You will also find some sample encrypted English texts. You should run your algorithm on each of them, using both the ‘”merry wives” and the “ulysses” frequency tables and report whether or not it successfully decrypts them.

Beyond this description, you are free to organize your code any way you see fit. Keep in mind that your code has multiple purposes. Beside showing me (and the TA) that you know how to program in C/C++, the purpose is to get an understanding through experimental means of how well a simple cryptanalysis tool can do under controlled circumstances and to see how its efficacy depends on the assumed underlying probability distribution on the message space and on the length of the message.

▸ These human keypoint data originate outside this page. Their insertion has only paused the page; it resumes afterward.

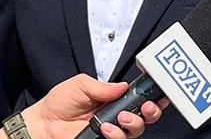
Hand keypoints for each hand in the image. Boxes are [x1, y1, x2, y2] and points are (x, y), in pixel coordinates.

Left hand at [20, 74, 167, 138]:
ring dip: (134, 123)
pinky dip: (117, 135)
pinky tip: (107, 129)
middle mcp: (117, 115)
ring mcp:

Designing experiments and presenting experimental results in a compelling way is a useful skill to acquire, quite independent of the particular topics of cryptography and security on which this course focuses.

One caveat: Experimental results are worthless if the experimental code is flawed, so you also need to make a convincing case that your code is correct, i.e., correctly implements the scheme described by the problem assignment. Programs that generate random numbers can often be hard to debug because runs may not be repeatable. To make them repeatable, you should explicitly seed your random number generator during debugging. Of course, for production runs where you are performing 100 trials, each trial will need its own random seed. The result of time(NULL) can be used for this purpose since it will necessarily be different on each run. There are many random number generators available. For this assignment, you should use the standard rand() and srand() functions.

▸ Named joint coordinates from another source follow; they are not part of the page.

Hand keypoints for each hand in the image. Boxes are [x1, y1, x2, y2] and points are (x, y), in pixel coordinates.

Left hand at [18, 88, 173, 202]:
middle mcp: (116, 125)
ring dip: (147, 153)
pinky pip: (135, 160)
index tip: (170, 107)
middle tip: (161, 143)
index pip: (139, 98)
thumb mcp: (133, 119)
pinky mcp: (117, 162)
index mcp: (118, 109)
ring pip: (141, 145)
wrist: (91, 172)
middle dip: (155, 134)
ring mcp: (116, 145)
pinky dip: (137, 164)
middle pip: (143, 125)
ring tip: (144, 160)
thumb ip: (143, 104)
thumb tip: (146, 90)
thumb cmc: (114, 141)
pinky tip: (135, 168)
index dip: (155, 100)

If you write your program in the straightforward way, you will likely run into floating point underflow problems when computing the probability of long messages. The easiest solution to this problem is to compute the logarithm of the probability rather than the probability itself. This works because you are not really interested in the actual value of the probability but only in determining which of the probabilities is the largest. Since the logarithm function is strictly monotonic increasing, the largest probability will also have the largest logarithm. To compute the logarithm of a product pq, use the formula log(pq) = log(p) + log(q). The base of the logarithms you use does not matter as long as you use the same base for all of your calculations.

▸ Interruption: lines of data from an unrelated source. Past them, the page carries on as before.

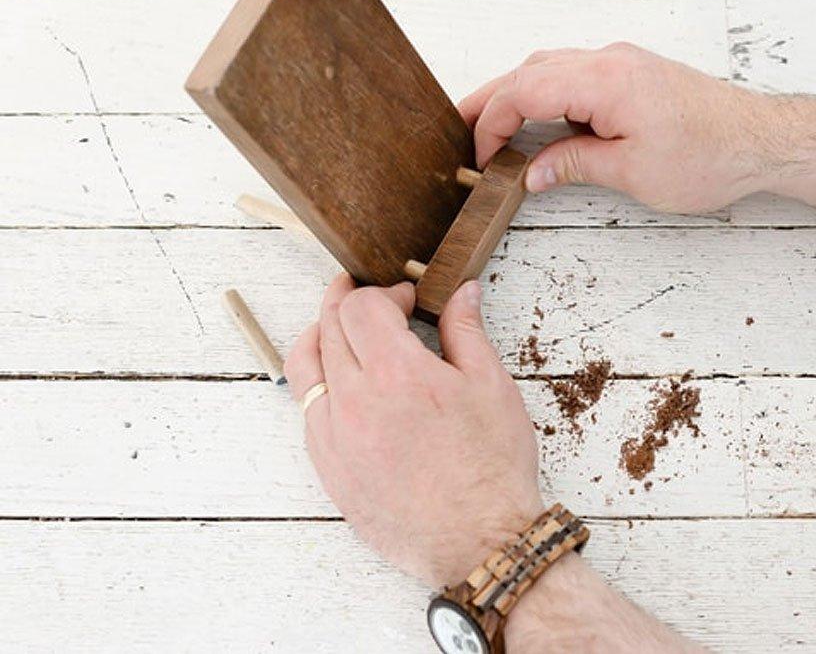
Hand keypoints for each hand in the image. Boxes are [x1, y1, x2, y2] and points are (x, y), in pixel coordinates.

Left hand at [284, 274, 544, 587]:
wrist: (479, 542)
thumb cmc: (492, 470)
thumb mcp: (491, 387)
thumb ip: (467, 332)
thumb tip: (461, 293)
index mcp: (398, 374)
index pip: (361, 307)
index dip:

When your program is working, you should gather data by running the experiments described above on the designated probability distributions. The results of your experiments should be presented in both tabular and graphical form. You may use any tools you wish to prepare your report. In particular, it is perfectly acceptable to use the graphing tools in spreadsheets to display your data or to use any other available graphing package.

You should submit your work using the submission script in the /c/cs467/bin course directory on the Zoo. Your submission should include the program or programs you have written, test runs showing the correctness of the various pieces, and the data tables and graphs resulting from your experiments. You should also submit written documentation describing in some detail what you have done.